━━ Listed records
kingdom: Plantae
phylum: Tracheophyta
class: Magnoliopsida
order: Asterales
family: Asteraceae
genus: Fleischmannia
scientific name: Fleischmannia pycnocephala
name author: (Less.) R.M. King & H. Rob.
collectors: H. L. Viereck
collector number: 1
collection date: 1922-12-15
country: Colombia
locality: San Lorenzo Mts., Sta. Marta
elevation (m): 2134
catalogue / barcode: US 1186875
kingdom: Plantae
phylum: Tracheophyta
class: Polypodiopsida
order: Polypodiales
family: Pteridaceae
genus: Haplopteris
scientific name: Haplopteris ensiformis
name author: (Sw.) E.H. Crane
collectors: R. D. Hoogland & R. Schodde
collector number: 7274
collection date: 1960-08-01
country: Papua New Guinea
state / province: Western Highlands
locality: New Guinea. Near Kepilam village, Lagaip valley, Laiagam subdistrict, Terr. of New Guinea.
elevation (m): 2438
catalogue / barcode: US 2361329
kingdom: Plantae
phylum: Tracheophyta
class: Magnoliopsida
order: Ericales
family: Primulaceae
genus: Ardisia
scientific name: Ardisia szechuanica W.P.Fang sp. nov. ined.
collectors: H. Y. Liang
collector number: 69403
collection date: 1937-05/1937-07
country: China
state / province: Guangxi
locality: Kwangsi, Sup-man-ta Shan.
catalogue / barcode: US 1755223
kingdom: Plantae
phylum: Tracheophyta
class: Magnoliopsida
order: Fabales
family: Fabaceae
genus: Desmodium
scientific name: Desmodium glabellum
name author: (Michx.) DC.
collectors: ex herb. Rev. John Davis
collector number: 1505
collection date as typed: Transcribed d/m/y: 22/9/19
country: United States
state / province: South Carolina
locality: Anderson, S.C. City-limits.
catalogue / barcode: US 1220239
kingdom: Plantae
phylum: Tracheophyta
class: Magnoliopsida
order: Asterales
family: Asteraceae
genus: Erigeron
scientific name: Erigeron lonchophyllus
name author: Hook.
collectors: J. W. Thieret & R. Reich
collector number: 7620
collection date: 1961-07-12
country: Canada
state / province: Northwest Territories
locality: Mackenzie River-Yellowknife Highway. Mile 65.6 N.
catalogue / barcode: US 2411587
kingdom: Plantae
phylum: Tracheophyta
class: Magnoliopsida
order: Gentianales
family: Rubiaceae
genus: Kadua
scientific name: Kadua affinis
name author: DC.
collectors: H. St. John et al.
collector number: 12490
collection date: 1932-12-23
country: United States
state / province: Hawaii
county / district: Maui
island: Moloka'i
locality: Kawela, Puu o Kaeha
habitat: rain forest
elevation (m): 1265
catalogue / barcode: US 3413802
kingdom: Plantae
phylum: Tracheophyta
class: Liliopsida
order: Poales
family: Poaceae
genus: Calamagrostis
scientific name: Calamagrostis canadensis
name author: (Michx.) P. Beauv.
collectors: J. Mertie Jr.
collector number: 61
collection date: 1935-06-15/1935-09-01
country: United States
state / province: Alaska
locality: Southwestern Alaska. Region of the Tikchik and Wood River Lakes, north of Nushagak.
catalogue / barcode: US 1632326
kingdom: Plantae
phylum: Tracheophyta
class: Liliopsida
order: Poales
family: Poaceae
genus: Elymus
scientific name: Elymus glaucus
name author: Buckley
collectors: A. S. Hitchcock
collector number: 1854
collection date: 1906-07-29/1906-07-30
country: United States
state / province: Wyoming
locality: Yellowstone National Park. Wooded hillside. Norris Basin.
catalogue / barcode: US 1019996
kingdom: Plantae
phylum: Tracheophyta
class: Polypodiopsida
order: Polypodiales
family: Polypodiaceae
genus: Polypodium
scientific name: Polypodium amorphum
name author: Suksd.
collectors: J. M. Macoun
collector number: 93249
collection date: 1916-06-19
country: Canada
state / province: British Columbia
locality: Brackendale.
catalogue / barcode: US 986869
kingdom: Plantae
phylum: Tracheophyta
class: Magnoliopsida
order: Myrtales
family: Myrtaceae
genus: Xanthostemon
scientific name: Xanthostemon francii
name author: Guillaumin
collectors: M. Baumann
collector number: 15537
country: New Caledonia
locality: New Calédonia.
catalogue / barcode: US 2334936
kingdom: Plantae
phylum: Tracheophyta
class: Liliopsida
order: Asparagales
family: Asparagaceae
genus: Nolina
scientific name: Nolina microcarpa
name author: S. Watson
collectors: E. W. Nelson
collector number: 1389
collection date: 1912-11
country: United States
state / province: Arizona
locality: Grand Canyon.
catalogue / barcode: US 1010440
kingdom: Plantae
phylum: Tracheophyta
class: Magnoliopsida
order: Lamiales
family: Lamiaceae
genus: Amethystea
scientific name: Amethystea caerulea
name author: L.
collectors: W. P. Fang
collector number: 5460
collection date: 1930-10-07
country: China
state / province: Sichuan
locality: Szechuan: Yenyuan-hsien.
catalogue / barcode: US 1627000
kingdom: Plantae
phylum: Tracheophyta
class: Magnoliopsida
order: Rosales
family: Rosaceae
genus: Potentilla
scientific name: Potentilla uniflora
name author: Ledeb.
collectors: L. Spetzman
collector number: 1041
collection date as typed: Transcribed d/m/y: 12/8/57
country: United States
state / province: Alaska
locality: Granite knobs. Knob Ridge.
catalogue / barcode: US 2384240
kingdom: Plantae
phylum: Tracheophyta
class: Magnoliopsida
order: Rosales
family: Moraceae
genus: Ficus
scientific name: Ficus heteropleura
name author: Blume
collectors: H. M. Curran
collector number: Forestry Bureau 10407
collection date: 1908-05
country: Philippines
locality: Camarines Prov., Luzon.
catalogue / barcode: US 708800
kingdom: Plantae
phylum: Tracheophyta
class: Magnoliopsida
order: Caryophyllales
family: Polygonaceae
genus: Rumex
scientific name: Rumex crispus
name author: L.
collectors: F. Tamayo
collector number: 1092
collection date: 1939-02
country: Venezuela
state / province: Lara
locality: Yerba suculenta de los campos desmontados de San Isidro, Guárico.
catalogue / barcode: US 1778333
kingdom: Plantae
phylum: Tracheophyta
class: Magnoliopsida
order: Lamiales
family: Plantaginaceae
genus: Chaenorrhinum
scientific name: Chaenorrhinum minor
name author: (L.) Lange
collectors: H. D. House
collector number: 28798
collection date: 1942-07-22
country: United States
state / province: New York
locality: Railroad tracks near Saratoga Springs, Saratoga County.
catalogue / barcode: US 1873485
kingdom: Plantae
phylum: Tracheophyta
━━━━
_Aim_
Convert all of the items above into a two-column CSV with the header row input,output. Give one row per item, with the item's text under input and its answer under output. Enclose each field in double quotes and replace any line breaks inside a field with spaces.

_Solution to this exercise_
input,output
"kingdom:","Plantae"
"phylum:","Tracheophyta"
"class:","Magnoliopsida"
"order:","Asterales"
"family:","Asteraceae"
"genus:","Fleischmannia"
"scientific name:","Fleischmannia pycnocephala"
"name author:","(Less.) R.M. King & H. Rob."
"collectors:","H. L. Viereck"
"collector number:","1"
"collection date:","1922-12-15"
"country:","Colombia"
"locality:","San Lorenzo Mts., Sta. Marta"
"elevation (m):","2134"
"catalogue / barcode:","US 1186875"
"kingdom:","Plantae"
"phylum:","Tracheophyta"
"class:","Polypodiopsida"
"order:","Polypodiales"
"family:","Pteridaceae"
"genus:","Haplopteris"
"scientific name:","Haplopteris ensiformis"
"name author:","(Sw.) E.H. Crane"
"collectors:","R. D. Hoogland & R. Schodde"
"collector number:","7274"
"collection date:","1960-08-01"
"country:","Papua New Guinea"
"state / province:","Western Highlands"
"locality:","New Guinea. Near Kepilam village, Lagaip valley, Laiagam subdistrict, Terr. of New Guinea."
"elevation (m):","2438"
"catalogue / barcode:","US 2361329"
"kingdom:","Plantae"
"phylum:","Tracheophyta"
"class:","Magnoliopsida"
"order:","Ericales"
"family:","Primulaceae"
"genus:","Ardisia"
"scientific name:","Ardisia szechuanica W.P.Fang sp. nov. ined."
"collectors:","H. Y. Liang"
"collector number:","69403"
"collection date:","1937-05/1937-07"
"country:","China"
"state / province:","Guangxi"
"locality:","Kwangsi, Sup-man-ta Shan."
"catalogue / barcode:","US 1755223"
"kingdom:","Plantae"
"phylum:","Tracheophyta"
"class:","Magnoliopsida"
"order:","Fabales"
"family:","Fabaceae"
"genus:","Desmodium"
"scientific name:","Desmodium glabellum"
"name author:","(Michx.) DC."
"collectors:","ex herb. Rev. John Davis"
"collector number:","1505"
"collection date as typed:","Transcribed d/m/y: 22/9/19"
"country:","United States"
"state / province:","South Carolina"
"locality:","Anderson, S.C. City-limits."
"catalogue / barcode:","US 1220239"
"kingdom:","Plantae"
"phylum:","Tracheophyta"
"class:","Magnoliopsida"
"order:","Asterales"
"family:","Asteraceae"
"genus:","Erigeron"
"scientific name:","Erigeron lonchophyllus"
"name author:","Hook."
"collectors:","J. W. Thieret & R. Reich"
"collector number:","7620"
"collection date:","1961-07-12"
"country:","Canada"
"state / province:","Northwest Territories"
"locality:","Mackenzie River-Yellowknife Highway. Mile 65.6 N."
"catalogue / barcode:","US 2411587"
"kingdom:","Plantae"
"phylum:","Tracheophyta"
"class:","Magnoliopsida"
"order:","Gentianales"
"family:","Rubiaceae"
"genus:","Kadua"
"scientific name:","Kadua affinis"
"name author:","DC."
"collectors:","H. St. John et al."
"collector number:","12490"
"collection date:","1932-12-23"
"country:","United States"
"state / province:","Hawaii"
"county / district:","Maui"
"island:","Moloka'i"
"locality:","Kawela, Puu o Kaeha"
"habitat:","rain forest"
"elevation (m):","1265"
"catalogue / barcode:","US 3413802"
"kingdom:","Plantae"
"phylum:","Tracheophyta"
"class:","Liliopsida"
"order:","Poales"
"family:","Poaceae"
"genus:","Calamagrostis"
"scientific name:","Calamagrostis canadensis"
"name author:","(Michx.) P. Beauv."
"collectors:","J. Mertie Jr."
"collector number:","61"
"collection date:","1935-06-15/1935-09-01"
"country:","United States"
"state / province:","Alaska"
"locality:","Southwestern Alaska. Region of the Tikchik and Wood River Lakes, north of Nushagak."
"catalogue / barcode:","US 1632326"
"kingdom:","Plantae"
"phylum:","Tracheophyta"
"class:","Liliopsida"
"order:","Poales"
"family:","Poaceae"
"genus:","Elymus"
"scientific name:","Elymus glaucus"
"name author:","Buckley"
"collectors:","A. S. Hitchcock"
"collector number:","1854"
"collection date:","1906-07-29/1906-07-30"
"country:","United States"
"state / province:","Wyoming"
"locality:","Yellowstone National Park. Wooded hillside. Norris Basin."
"catalogue / barcode:","US 1019996"
"kingdom:","Plantae"
"phylum:","Tracheophyta"
"class:","Polypodiopsida"
"order:","Polypodiales"
"family:","Polypodiaceae"
"genus:","Polypodium"
"scientific name:","Polypodium amorphum"
"name author:","Suksd."
"collectors:","J. M. Macoun"
"collector number:","93249"
"collection date:","1916-06-19"
"country:","Canada"
"state / province:","British Columbia"
"locality:","Brackendale."
"catalogue / barcode:","US 986869"
"kingdom:","Plantae"
"phylum:","Tracheophyta"
"class:","Magnoliopsida"
"order:","Myrtales"
"family:","Myrtaceae"
"genus:","Xanthostemon"
"scientific name:","Xanthostemon francii"
"name author:","Guillaumin"
"collectors:","M. Baumann"
"collector number:","15537"
"country:","New Caledonia"
"locality:","New Calédonia."
"catalogue / barcode:","US 2334936"
"kingdom:","Plantae"
"phylum:","Tracheophyta"
"class:","Liliopsida"
"order:","Asparagales"
"family:","Asparagaceae"
"genus:","Nolina"
"scientific name:","Nolina microcarpa"
"name author:","S. Watson"
"collectors:","E. W. Nelson"
"collector number:","1389"
"collection date:","1912-11"
"country:","United States"
"state / province:","Arizona"
"locality:","Grand Canyon."
"catalogue / barcode:","US 1010440"
"kingdom:","Plantae"
"phylum:","Tracheophyta"
"class:","Magnoliopsida"
"order:","Lamiales"
"family:","Lamiaceae"
"genus:","Amethystea"
"scientific name:","Amethystea caerulea"
"name author:","L."
"collectors:","W. P. Fang"
"collector number:","5460"
"collection date:","1930-10-07"
"country:","China"
"state / province:","Sichuan"
"locality:","Szechuan: Yenyuan-hsien."
"catalogue / barcode:","US 1627000"
"kingdom:","Plantae"
"phylum:","Tracheophyta"
"class:","Magnoliopsida"
"order:","Rosales"
"family:","Rosaceae"
"genus:","Potentilla"
"scientific name:","Potentilla uniflora"
"name author:","Ledeb."
"collectors:","L. Spetzman"
"collector number:","1041"
"collection date as typed:","Transcribed d/m/y: 12/8/57"
"country:","United States"
"state / province:","Alaska"
"locality:","Granite knobs. Knob Ridge."
"catalogue / barcode:","US 2384240"
"kingdom:","Plantae"
"phylum:","Tracheophyta"
"class:","Magnoliopsida"
"order:","Rosales"
"family:","Moraceae"
"genus:","Ficus"
"scientific name:","Ficus heteropleura"
"name author:","Blume"
"collectors:","H. M. Curran"
"collector number:","Forestry Bureau 10407"
"collection date:","1908-05"
"country:","Philippines"
"locality:","Camarines Prov., Luzon."
"catalogue / barcode:","US 708800"
"kingdom:","Plantae"
"phylum:","Tracheophyta"
"class:","Magnoliopsida"
"order:","Caryophyllales"
"family:","Polygonaceae"
"genus:","Rumex"
"scientific name:","Rumex crispus"
"name author:","L."
"collectors:","F. Tamayo"
"collector number:","1092"
"collection date:","1939-02"
"country:","Venezuela"
"state / province:","Lara"
"locality:","Yerba suculenta de los campos desmontados de San Isidro, Guárico."
"catalogue / barcode:","US 1778333"
"kingdom:","Plantae"
"phylum:","Tracheophyta"
"class:","Magnoliopsida"
"order:","Lamiales"
"family:","Plantaginaceae"
"genus:","Chaenorrhinum"
"scientific name:","Chaenorrhinum minor"
"name author:","(L.) Lange"
"collectors:","H. D. House"
"collector number:","28798"
"collection date:","1942-07-22"
"country:","United States"
"state / province:","New York"
"locality:","Railroad tracks near Saratoga Springs, Saratoga County."
"catalogue / barcode:","US 1873485"
"kingdom:","Plantae"
"phylum:","Tracheophyta"